Каменева трясло при зачитывании обвинения. Но не от страха, нет, а от осознания того, что вся его партийная деятельность, вся его работа за 10 лет, все, чем он жил и во что искренне верил, привели к смерти Кирова. Казалось, он не слышал, что его обвиняют в руководстве контрреволюционной организацией «Московский центр», которой на самом деле не существовало. Он думал только о гибели Кирова. Оказывается, вот к чему пришли его товарищи по оппозиции – к террору как решению проблем. И Каменева не интересовала его дальнейшая судьба. Он просто был раздавлен. После всех сказанных слов он был готов к любому приговору.
А Батнер продолжал:
– Бакаев, Горшенин, Федоров, Евдокимов, Шаров, Куклин, Гертик признали свое участие в «Московском центре». Гессен, Перимов, Браво, Герцберг, Файвилович, Сахов признали свое участие в контрреволюционной зиновьевской группе. Царьков, Анишев, Башкиров, Тарасов признали свое участие в ленинградской подпольной контрреволюционной зиновьевской группе. Каменев…

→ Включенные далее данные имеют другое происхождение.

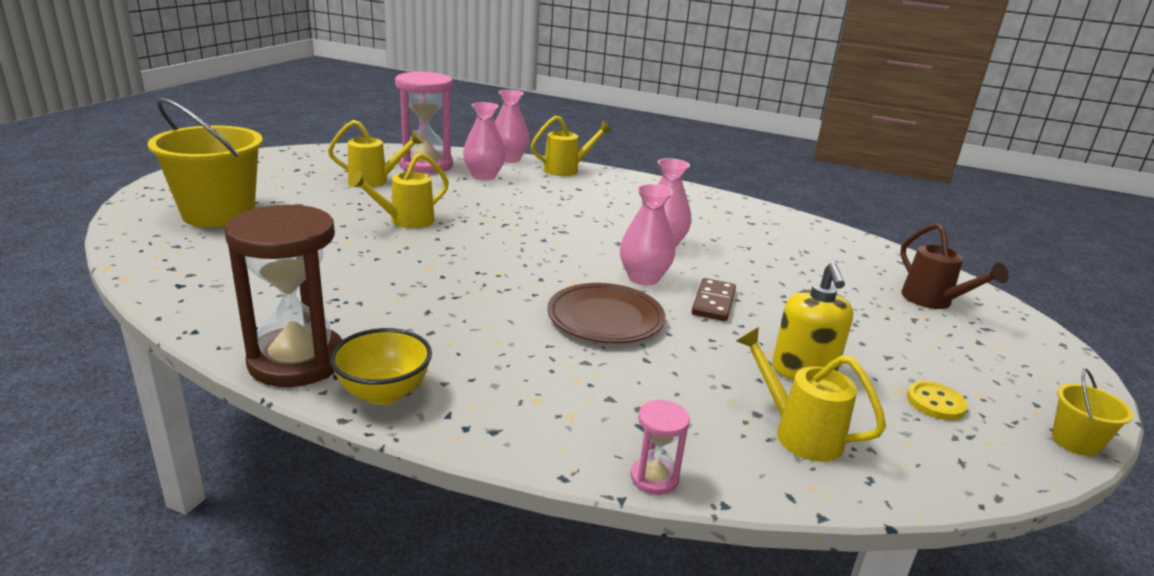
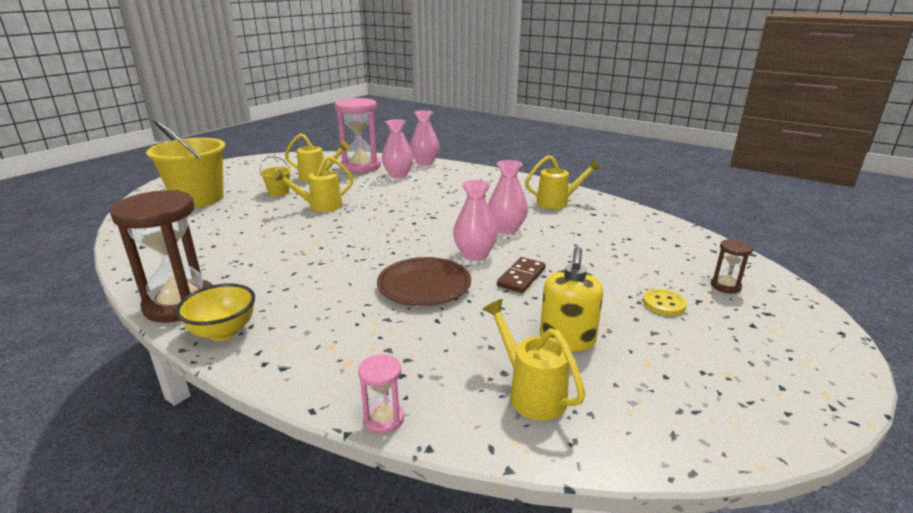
camera: 15 degrees right, 0 degrees up
(566, 170) = (464, 170): yellow watering can -> yellow watering can (557, 202)
(932, 301) = (725, 286): brown watering can -> brown hourglass
(935, 403) = (677, 377): yellow button -> yellow button (664, 304)
(1075, 442) = (805, 427): yellow bucket -> yellow bucket (279, 192)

При этих словах Каменев вздрогнул.
– …виновным себя признал, подтвердив, что до 1932 года принимал участие в подпольной контрреволюционной деятельности, входил в «Московский центр» и что не порвал окончательно с Зиновьевым своих связей лишь благодаря ряду бытовых условий. Признал, что «недостаточно активно и энергично боролся с тем разложением, которое было последствием борьбы с партией и на почве которого могла возникнуть и осуществить свое преступление шайка бандитов из подонков бывшей антипартийной организации…» [446]
«Да, все так, – подумал Каменев, – я виновен, виновен в смерти Кирова».
– Зиновьев, – продолжал секретарь, – виновным себя не признал.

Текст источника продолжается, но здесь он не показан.